[Text passage]
########################################

Hemoglobinopathies, including sickle cell disease (SCD) and thalassemia syndromes, represent the commonest monogenic diseases in the world. Although their pathogenesis is established, the diverse clinical manifestations and the varying degree of severity are less understood and are thought to be governed, in part, by genetic modifiers. Previous studies have demonstrated the role of genetic modifiers in different hemoglobinopathy phenotypes, with co-inheritance of α-thalassemia and higher levels of fetal hemoglobin (HbF) being the best characterized disease modifiers. Several genome-wide analyses have identified three major quantitative trait loci modulating HbF levels: a promoter variant on HBG2 (XmnI-rs7482144), the HBS1L-MYB intergenic region and BCL11A, which together explain up to 50% of the genetic variation affecting HbF.^{1, 2} More recently, studies have identified genetic modifiers associated with laboratory and clinical markers of disease complications.^{3, 4} However, few of these modifiers have reached a level of clinical utility.

Importantly, most association studies in SCD have been restricted to patients that have not received disease-modifying therapies. Given that the influence of genetic disease modifiers may change with treatment, identification of genetic modifiers requires high-quality clinical, laboratory and treatment data to allow accurate genotype/phenotype correlation. Furthermore, with the emergence of novel targeted therapies for hemoglobinopathies, such as gene therapy, genetic modifiers can facilitate patient stratification and, also, influence the response to these treatments.

########################################

[Data for review]
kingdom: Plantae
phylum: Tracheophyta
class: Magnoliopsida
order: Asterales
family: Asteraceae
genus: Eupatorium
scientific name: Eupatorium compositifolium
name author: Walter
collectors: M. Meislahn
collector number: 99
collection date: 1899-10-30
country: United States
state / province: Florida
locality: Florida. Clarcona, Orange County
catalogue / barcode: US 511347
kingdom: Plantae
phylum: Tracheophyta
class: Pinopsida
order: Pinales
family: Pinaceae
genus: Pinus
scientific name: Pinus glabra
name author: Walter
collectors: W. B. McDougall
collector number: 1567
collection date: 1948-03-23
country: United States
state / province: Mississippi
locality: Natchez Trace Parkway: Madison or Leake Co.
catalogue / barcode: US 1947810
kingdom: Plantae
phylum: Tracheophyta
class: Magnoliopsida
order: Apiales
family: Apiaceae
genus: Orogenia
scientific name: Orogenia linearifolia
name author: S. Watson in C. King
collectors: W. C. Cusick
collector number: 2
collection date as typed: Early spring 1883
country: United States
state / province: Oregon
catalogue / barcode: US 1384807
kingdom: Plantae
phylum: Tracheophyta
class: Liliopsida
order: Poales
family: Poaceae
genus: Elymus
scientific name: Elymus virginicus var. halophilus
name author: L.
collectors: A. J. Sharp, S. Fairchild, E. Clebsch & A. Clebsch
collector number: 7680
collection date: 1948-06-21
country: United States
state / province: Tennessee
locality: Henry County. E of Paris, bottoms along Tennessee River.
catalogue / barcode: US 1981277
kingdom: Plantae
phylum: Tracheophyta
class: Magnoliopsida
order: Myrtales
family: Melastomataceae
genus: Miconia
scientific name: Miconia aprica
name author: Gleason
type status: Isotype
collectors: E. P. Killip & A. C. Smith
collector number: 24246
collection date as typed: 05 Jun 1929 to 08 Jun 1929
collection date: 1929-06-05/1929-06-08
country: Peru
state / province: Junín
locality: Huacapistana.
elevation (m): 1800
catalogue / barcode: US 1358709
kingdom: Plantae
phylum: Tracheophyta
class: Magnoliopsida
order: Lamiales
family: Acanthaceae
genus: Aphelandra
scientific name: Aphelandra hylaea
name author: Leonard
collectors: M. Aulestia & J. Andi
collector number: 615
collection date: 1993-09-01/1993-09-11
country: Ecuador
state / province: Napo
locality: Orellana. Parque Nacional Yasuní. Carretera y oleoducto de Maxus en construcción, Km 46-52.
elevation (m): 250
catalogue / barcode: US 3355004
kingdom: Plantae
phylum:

########################################

[Your assignment]
Write out the passage above on genetic modifiers in hemoglobinopathies in full, word for word.

[Answer box]
Hemoglobinopathies, including sickle cell disease (SCD) and thalassemia syndromes, represent the commonest monogenic diseases in the world. Although their pathogenesis is established, the diverse clinical manifestations and the varying degree of severity are less understood and are thought to be governed, in part, by genetic modifiers. Previous studies have demonstrated the role of genetic modifiers in different hemoglobinopathy phenotypes, with co-inheritance of α-thalassemia and higher levels of fetal hemoglobin (HbF) being the best characterized disease modifiers. Several genome-wide analyses have identified three major quantitative trait loci modulating HbF levels: a promoter variant on HBG2 (XmnI-rs7482144), the HBS1L-MYB intergenic region and BCL11A, which together explain up to 50% of the genetic variation affecting HbF.^{1, 2} More recently, studies have identified genetic modifiers associated with laboratory and clinical markers of disease complications.^{3, 4} However, few of these modifiers have reached a level of clinical utility.

Importantly, most association studies in SCD have been restricted to patients that have not received disease-modifying therapies. Given that the influence of genetic disease modifiers may change with treatment, identification of genetic modifiers requires high-quality clinical, laboratory and treatment data to allow accurate genotype/phenotype correlation. Furthermore, with the emergence of novel targeted therapies for hemoglobinopathies, such as gene therapy, genetic modifiers can facilitate patient stratification and, also, influence the response to these treatments.